Facebook is finally working on providing actual customer service
The Oversight Board is making this a priority.
Facebook’s parent company Meta is assembling a customer service team to help address account and content-related complaints.
The Oversight Board is making this a priority. The Board, though formed and funded by Meta, acts independently.
It can advise Facebook on issues and make recommendations regarding the company’s content policies.
Since 2020, the Board has received more than a million requests. Most of them are appeals from users with account or content-related problems, according to Bloomberg.
Why Meta is focusing on customer content complaints
Arguably one of the biggest social networks, Meta has more than 3 billion users across its family of apps like Facebook, Instagram, and WhatsApp.
READ MORE: Meta is exploring paid Facebook and Instagram features
While this is impressive, the same cannot be said of the company’s handling of customer complaints regarding its content policies.
Brent Harris, Meta’s VP of Governance, asked a pertinent question,
“How do we provide care and customer service and responsiveness to people about why their content has been taken down or why their accounts are taken down?”
Part of the problem is in its processes. For instance, Facebook relies heavily on AI to make content moderation decisions, and those processes can sometimes make the wrong call.

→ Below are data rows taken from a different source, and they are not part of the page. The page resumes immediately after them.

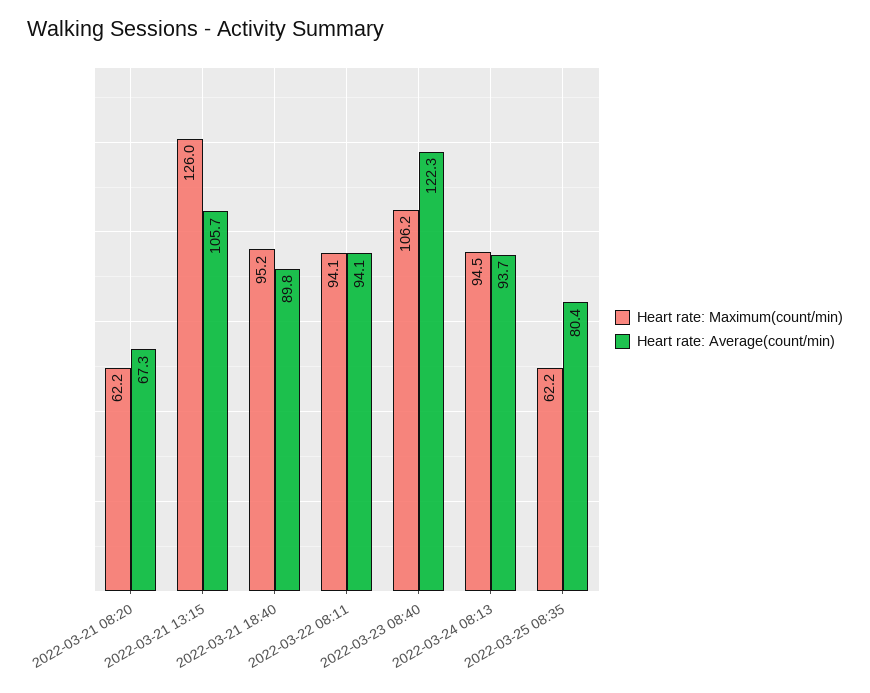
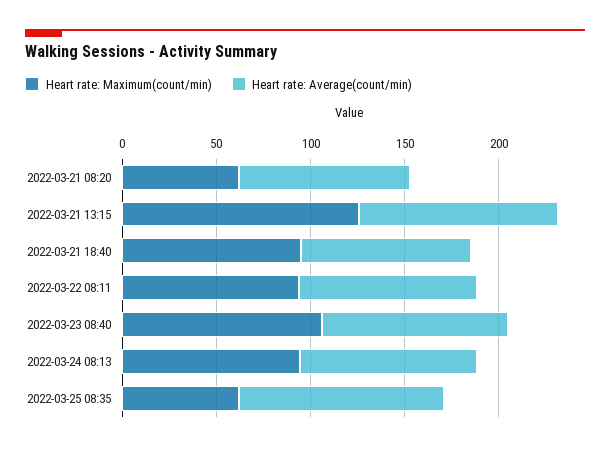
  {
    "Heart rate: Maximum(count/min)": {
      "2022-03-21 08:20": 62.2,
      "2022-03-21 13:15": 126,
      "2022-03-21 18:40": 95.2,
      "2022-03-22 08:11": 94.1,
      "2022-03-23 08:40": 106.2,
      "2022-03-24 08:13": 94.5,
      "2022-03-25 08:35": 62.2
    },
    "Heart rate: Average(count/min)": {
-     "2022-03-21 08:20": 67.3,
+     "2022-03-21 08:20": 90,
      "2022-03-21 13:15": 105.7,
      "2022-03-21 18:40": 89.8,
      "2022-03-22 08:11": 94.1,
-     "2022-03-23 08:40": 122.3,
+     "2022-03-23 08:40": 100,
      "2022-03-24 08:13": 93.7,
-     "2022-03-25 08:35": 80.4
+     "2022-03-25 08:35": 110
    }
  }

The Oversight Board believes that by increasing human input, cases of wrongful content removal or blocking of accounts will reduce.
Also, appeals will be attended to faster, thereby improving customer service delivery and user satisfaction.

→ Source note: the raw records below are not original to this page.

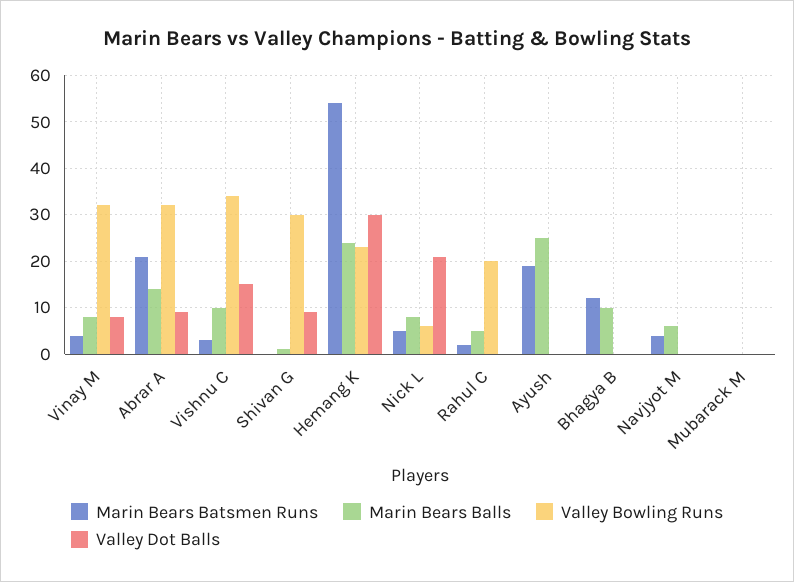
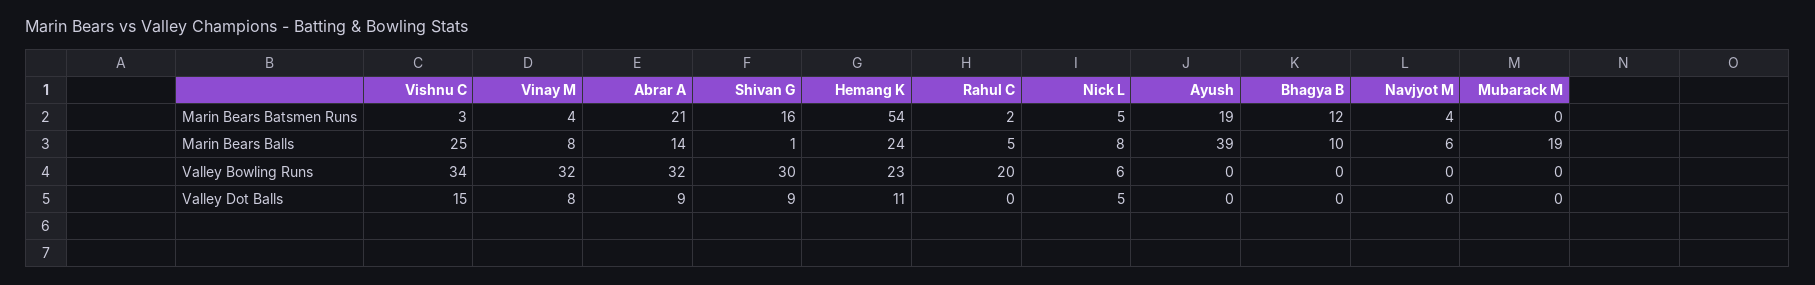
  {
    "Marin Bears Batsmen Runs": {
      "Vinay M": 4,
      "Abrar A": 21,
      "Vishnu C": 3,
-     "Shivan G": 0,
+     "Shivan G": 16,
      "Hemang K": 54,
      "Nick L": 5,
      "Rahul C": 2,
      "Ayush": 19,
      "Bhagya B": 12,
      "Navjyot M": 4,
      "Mubarack M": 0
    },
    "Marin Bears Balls": {
      "Vinay M": 8,
      "Abrar A": 14,
-     "Vishnu C": 10,
+     "Vishnu C": 25,
      "Shivan G": 1,
      "Hemang K": 24,
      "Nick L": 8,
      "Rahul C": 5,
-     "Ayush": 25,
+     "Ayush": 39,
      "Bhagya B": 10,
      "Navjyot M": 6,
-     "Mubarack M": 0
+     "Mubarack M": 19
    },
    "Valley Bowling Runs": {
      "Vinay M": 32,
      "Abrar A": 32,
      "Vishnu C": 34,
      "Shivan G": 30,
      "Hemang K": 23,
      "Nick L": 6,
      "Rahul C": 20,
      "Ayush": 0,
      "Bhagya B": 0,
      "Navjyot M": 0,
      "Mubarack M": 0
    },
    "Valley Dot Balls": {
      "Vinay M": 8,
      "Abrar A": 9,
      "Vishnu C": 15,
      "Shivan G": 9,
-     "Hemang K": 30,
+     "Hemang K": 11,
-     "Nick L": 20,
+     "Nick L": 5,
      "Rahul C": 0,
      "Ayush": 0,
      "Bhagya B": 0,
      "Navjyot M": 0,
      "Mubarack M": 0
    }
  }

Tackling Facebook’s customer service woes
Although Facebook has a dedicated Help Center, it is essentially a FAQs page. You can find helpful content and videos, but won’t be able to reach a customer service rep.
In fact, after several failed appeals, most users have had to directly contact Meta employees to seek help with blocked accounts or removed content.
The Board has reportedly made hundreds of recommendations to Meta, 73% of which have either been implemented or under consideration.